**Provided data**
###

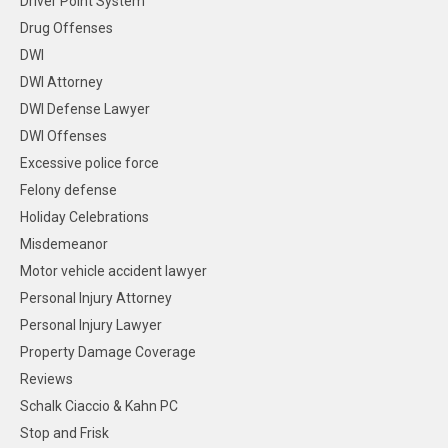
Driver Point System
Drug Offenses
DWI
DWI Attorney
DWI Defense Lawyer
DWI Offenses
Excessive police force
Felony defense
Holiday Celebrations
Misdemeanor
Motor vehicle accident lawyer
Personal Injury Attorney
Personal Injury Lawyer
Property Damage Coverage
Reviews
Schalk Ciaccio & Kahn PC
Stop and Frisk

###

**Exercise goal**
Wherever the word "Personal" appears in the entries above, copy that whole line.

**Solution to this problem**
Personal Injury Attorney
Personal Injury Lawyer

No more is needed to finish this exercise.